The system, Rekognition, was first announced toward the end of 2016, and is available through Amazon Web Services. Based on machine learning technology, it is designed to recognize not only faces but demographic details and even emotions; and the machine vision technology can also recognize animals and all kinds of other objects. An evaluation conducted last summer by Novetta noted that the system’s low cost and ease of implementation had even then allowed it to gain “significant traction in government and commercial applications,” and the ACLU now reports that the system is being used by government authorities in Florida and Oregon, with government agencies in Arizona and California also having made enquiries.

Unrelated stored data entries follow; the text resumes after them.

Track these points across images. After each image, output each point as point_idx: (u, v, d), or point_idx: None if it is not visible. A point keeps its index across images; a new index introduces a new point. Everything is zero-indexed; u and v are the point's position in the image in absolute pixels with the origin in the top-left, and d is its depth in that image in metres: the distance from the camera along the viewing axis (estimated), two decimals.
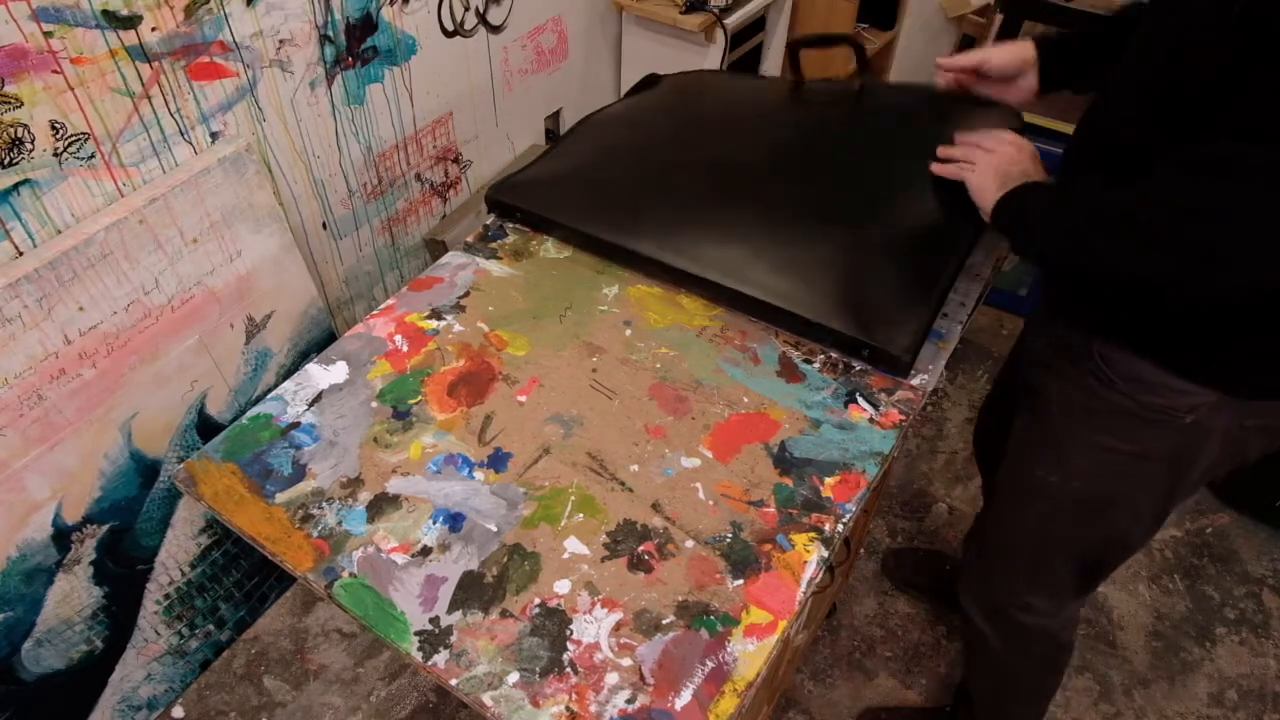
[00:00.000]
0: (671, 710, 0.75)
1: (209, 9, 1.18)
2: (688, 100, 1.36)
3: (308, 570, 0.86)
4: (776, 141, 1.24)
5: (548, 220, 1.20)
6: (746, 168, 1.20)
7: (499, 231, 1.23)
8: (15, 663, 1.23)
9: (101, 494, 1.25)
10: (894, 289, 1.04)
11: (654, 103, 1.36)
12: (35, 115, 1.04)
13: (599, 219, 1.16)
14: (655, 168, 1.22)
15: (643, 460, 0.94)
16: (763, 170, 1.20)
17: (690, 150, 1.24)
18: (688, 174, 1.20)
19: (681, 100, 1.36)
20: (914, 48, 2.67)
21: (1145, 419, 0.95)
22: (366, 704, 1.60)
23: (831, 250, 1.07)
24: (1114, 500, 1.05)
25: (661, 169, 1.21)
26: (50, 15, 1.01)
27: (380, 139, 1.59)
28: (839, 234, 1.09)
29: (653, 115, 1.34)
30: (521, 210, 1.22)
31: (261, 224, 1.35)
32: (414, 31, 1.55)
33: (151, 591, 1.39)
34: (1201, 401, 0.91)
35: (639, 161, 1.24)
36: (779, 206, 1.13)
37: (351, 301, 1.71)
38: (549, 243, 1.21)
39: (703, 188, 1.17)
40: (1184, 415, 0.93)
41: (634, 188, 1.19)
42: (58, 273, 1.09)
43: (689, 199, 1.16)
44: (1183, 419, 0.93)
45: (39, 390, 1.12)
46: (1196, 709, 1.64)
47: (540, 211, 1.20)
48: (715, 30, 1.98)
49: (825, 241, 1.08)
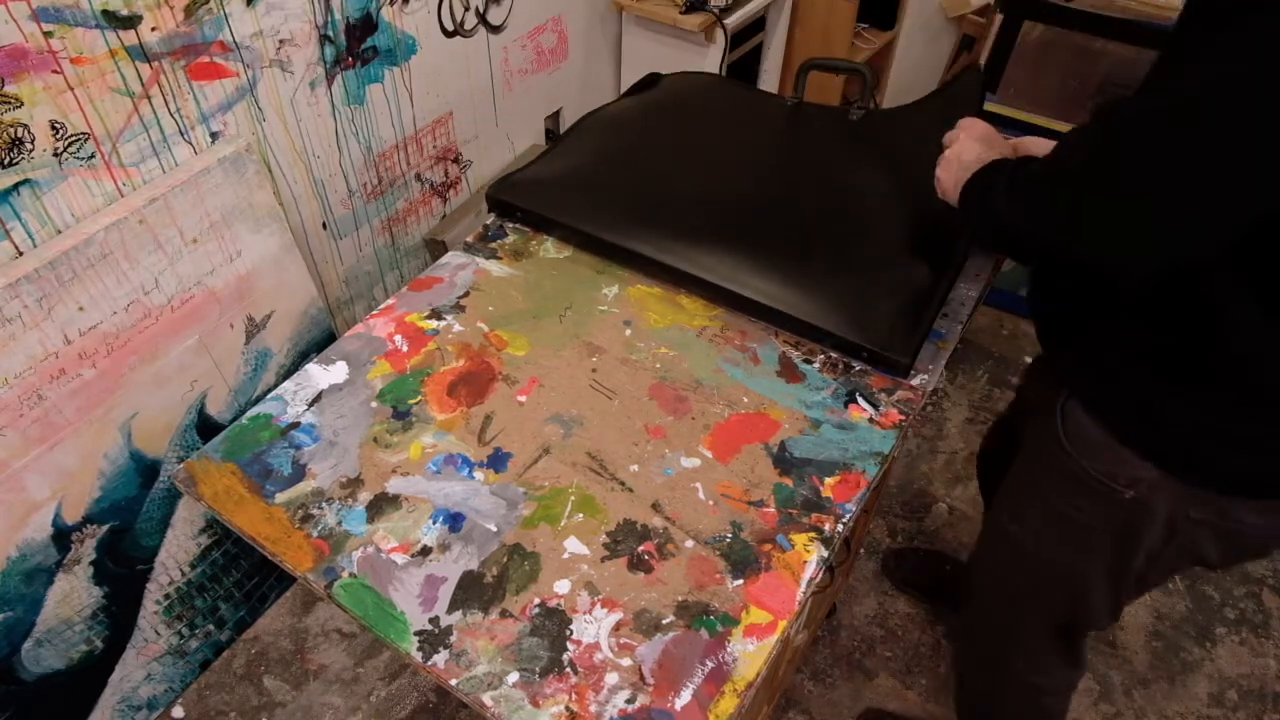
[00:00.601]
0: (671, 710, 0.75)
1: (209, 9, 1.18)
2: (688, 103, 1.36)
3: (307, 570, 0.85)
4: (777, 150, 1.24)
5: (548, 220, 1.20)
6: (746, 173, 1.20)
7: (499, 231, 1.23)
8: (15, 663, 1.23)
9: (101, 494, 1.25)
10: (892, 291, 1.05)
11: (654, 103, 1.37)
12: (35, 115, 1.04)
13: (599, 218, 1.16)
14: (656, 169, 1.22)
15: (643, 460, 0.94)
16: (763, 175, 1.20)
17: (691, 153, 1.24)
18: (688, 176, 1.20)
19: (681, 103, 1.36)
20: (914, 48, 2.67)
21: (1090, 487, 0.92)
22: (366, 704, 1.60)
23: (830, 254, 1.08)
24: (1067, 565, 1.01)
25: (662, 170, 1.22)
26: (50, 15, 1.01)
27: (380, 139, 1.59)
28: (837, 238, 1.10)
29: (653, 116, 1.34)
30: (522, 209, 1.22)
31: (261, 224, 1.35)
32: (414, 31, 1.55)
33: (151, 591, 1.39)
34: (1142, 476, 0.87)
35: (640, 162, 1.24)
36: (778, 212, 1.14)
37: (351, 301, 1.71)
38: (549, 243, 1.21)
39: (702, 190, 1.17)
40: (1124, 489, 0.89)
41: (634, 188, 1.19)
42: (58, 273, 1.09)
43: (689, 201, 1.16)
44: (1123, 493, 0.89)
45: (39, 390, 1.12)
46: (1197, 709, 1.64)
47: (541, 211, 1.20)
48: (715, 30, 1.98)
49: (824, 245, 1.09)
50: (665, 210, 1.15)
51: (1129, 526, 0.92)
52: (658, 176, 1.20)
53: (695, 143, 1.26)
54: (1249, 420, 0.79)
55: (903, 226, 1.11)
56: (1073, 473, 0.93)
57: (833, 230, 1.10)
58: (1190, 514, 0.87)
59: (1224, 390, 0.79)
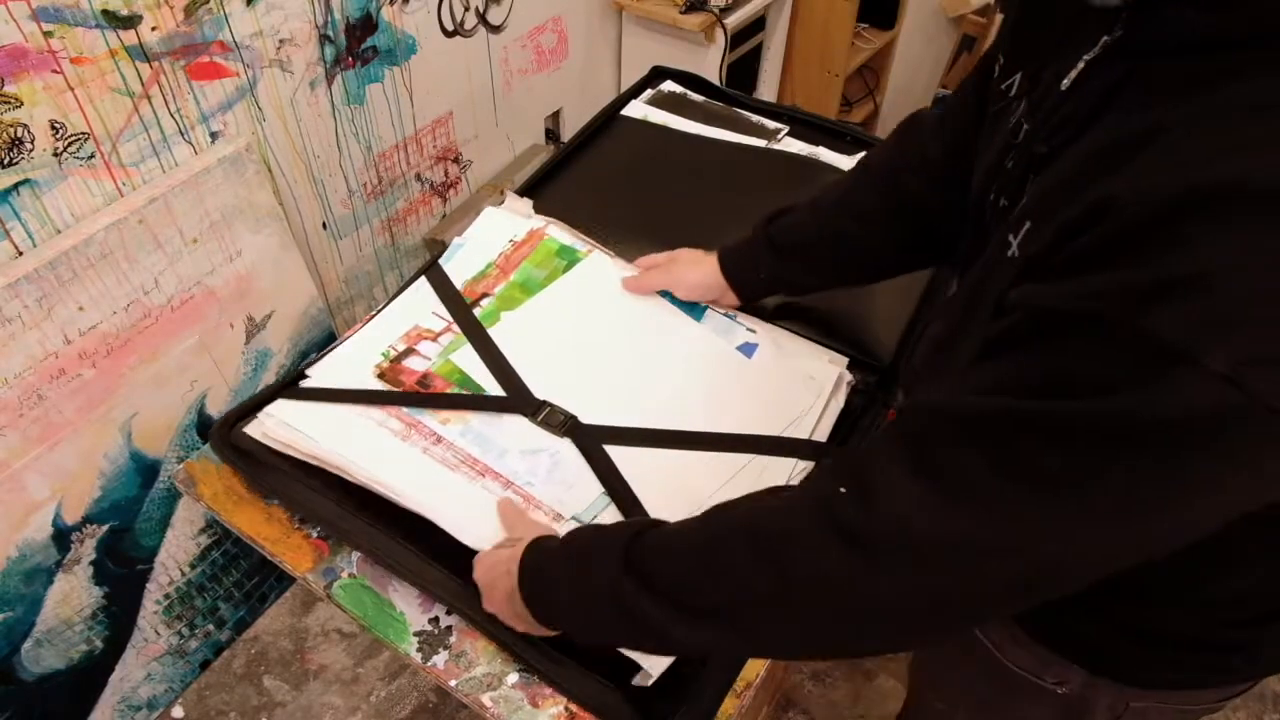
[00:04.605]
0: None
1: (209, 9, 1.18)
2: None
3: (307, 571, 0.85)
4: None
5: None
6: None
7: None
8: (15, 663, 1.23)
9: (101, 494, 1.25)
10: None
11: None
12: (35, 115, 1.04)
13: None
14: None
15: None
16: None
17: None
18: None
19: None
20: (914, 48, 2.67)
21: (1018, 681, 0.79)
22: (366, 704, 1.60)
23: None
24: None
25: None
26: (50, 15, 1.01)
27: (380, 139, 1.59)
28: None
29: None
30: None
31: (261, 224, 1.35)
32: (414, 31, 1.55)
33: (151, 591, 1.39)
34: (1070, 676, 0.76)
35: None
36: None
37: (351, 301, 1.71)
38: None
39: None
40: (1054, 686, 0.77)
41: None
42: (57, 273, 1.09)
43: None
44: (1054, 690, 0.77)
45: (39, 390, 1.12)
46: None
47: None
48: (715, 30, 1.98)
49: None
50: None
51: (1068, 717, 0.80)
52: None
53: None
54: (1180, 620, 0.68)
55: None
56: (1000, 666, 0.81)
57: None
58: (1135, 703, 0.76)
59: (1147, 595, 0.67)
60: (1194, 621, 0.67)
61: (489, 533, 0.81)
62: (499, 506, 0.84)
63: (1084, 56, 0.55)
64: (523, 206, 1.17)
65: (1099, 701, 0.76)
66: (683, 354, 1.00)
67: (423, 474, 0.86)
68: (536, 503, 0.86)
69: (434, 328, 1.02)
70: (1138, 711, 0.76)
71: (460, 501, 0.84)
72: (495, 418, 0.92)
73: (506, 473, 0.88)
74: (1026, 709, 0.82)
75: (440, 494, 0.85)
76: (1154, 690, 0.74)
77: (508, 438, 0.91)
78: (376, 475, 0.85)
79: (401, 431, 0.90)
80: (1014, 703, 0.82)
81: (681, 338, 1.02)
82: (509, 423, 0.92)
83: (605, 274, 1.09)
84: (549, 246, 1.12)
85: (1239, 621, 0.66)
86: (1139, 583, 0.61)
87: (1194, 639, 0.68)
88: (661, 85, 1.45)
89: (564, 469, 0.89)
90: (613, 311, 1.05)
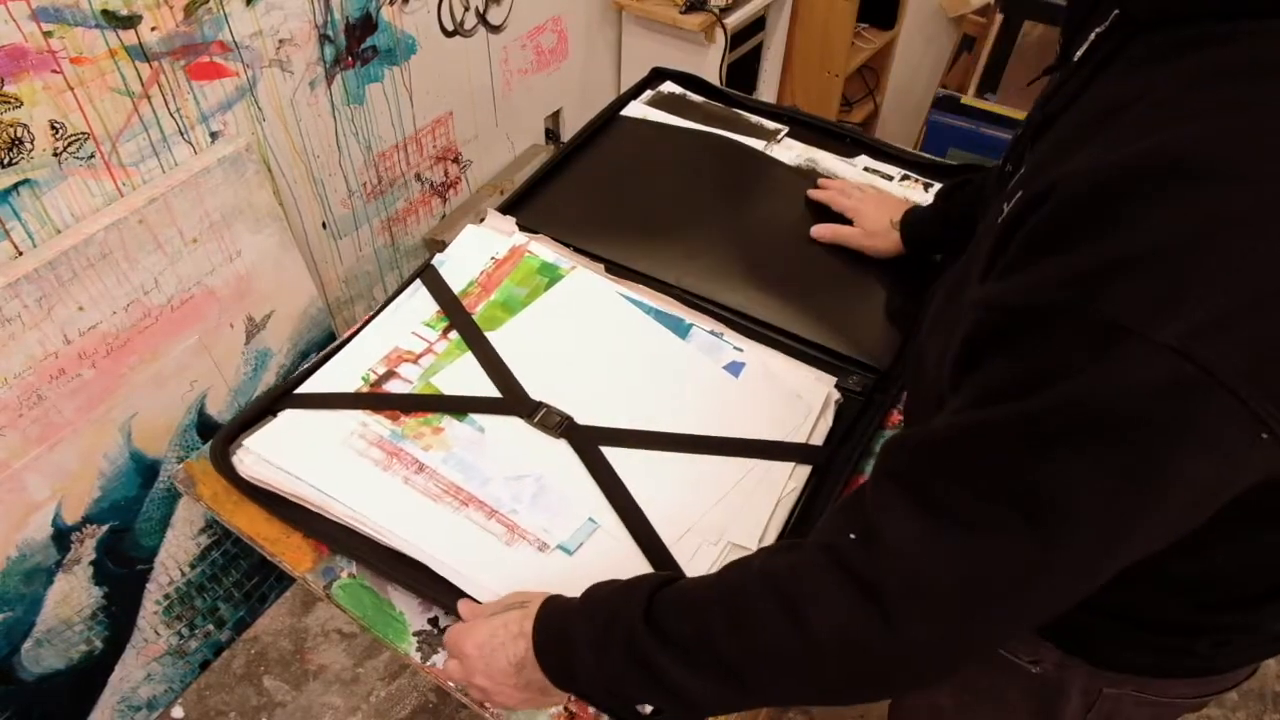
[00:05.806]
0: None
1: (209, 9, 1.18)
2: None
3: (307, 571, 0.86)
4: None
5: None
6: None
7: None
8: (15, 663, 1.23)
9: (101, 494, 1.25)
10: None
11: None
12: (35, 115, 1.04)
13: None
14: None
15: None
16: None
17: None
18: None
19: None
20: (914, 48, 2.67)
21: (994, 659, 0.80)
22: (366, 704, 1.60)
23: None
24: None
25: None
26: (50, 15, 1.01)
27: (380, 139, 1.59)
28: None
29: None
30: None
31: (261, 224, 1.35)
32: (414, 31, 1.55)
33: (151, 591, 1.39)
34: (1044, 655, 0.76)
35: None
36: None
37: (351, 301, 1.71)
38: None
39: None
40: (1029, 664, 0.78)
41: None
42: (57, 273, 1.09)
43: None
44: (1029, 668, 0.78)
45: (39, 390, 1.12)
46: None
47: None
48: (715, 30, 1.98)
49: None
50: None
51: (1043, 706, 0.81)
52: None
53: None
54: (1146, 600, 0.67)
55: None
56: None
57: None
58: (1108, 690, 0.76)
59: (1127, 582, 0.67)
60: (1159, 602, 0.67)
61: (471, 569, 0.81)
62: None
63: (1095, 29, 0.56)
64: (505, 224, 1.15)
65: (1073, 684, 0.76)
66: (670, 371, 1.00)
67: (405, 508, 0.86)
68: (521, 531, 0.85)
69: (414, 349, 1.01)
70: (1111, 699, 0.76)
71: (443, 536, 0.84)
72: (478, 444, 0.91)
73: (490, 501, 0.87)
74: (1004, 687, 0.82)
75: (422, 529, 0.84)
76: (1124, 674, 0.74)
77: (491, 464, 0.90)
78: (358, 514, 0.85)
79: (383, 461, 0.89)
80: (993, 683, 0.83)
81: (667, 355, 1.01)
82: (492, 448, 0.91)
83: (589, 290, 1.08)
84: (530, 264, 1.10)
85: (1203, 605, 0.66)
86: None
87: (1158, 620, 0.68)
88: (661, 86, 1.45)
89: (548, 495, 0.88)
90: (597, 328, 1.04)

In a call to action on its website, the ACLU is inviting citizens to sign a petition against the technology’s use by government, arguing that “[a]t a time when we’re joining public protests at unprecedented levels, and discriminatory policing continues to terrorize communities of color, handing this surveillance technology over to the government threatens our civil rights and liberties.” The civil rights organization also suggested that Amazon is being hypocritical in its sale of the technology to government, asserting that the company “has branded itself as customer-centric, opposed secret government surveillance, and has a CEO who publicly supported First Amendment freedoms and spoke out against the discriminatory Muslim Ban,” yet is also “powering dangerous surveillance that poses a grave threat to customers and communities already unjustly targeted in the current political climate.”
It’s the latest example of the growing clash between large-scale government use of biometric technologies and privacy and civil rights advocates, with the DHS’s expanding airport screening program based on facial recognition being another flash point that the ACLU has weighed in on. Amazon hasn’t yet responded to the organization’s critique concerning Rekognition.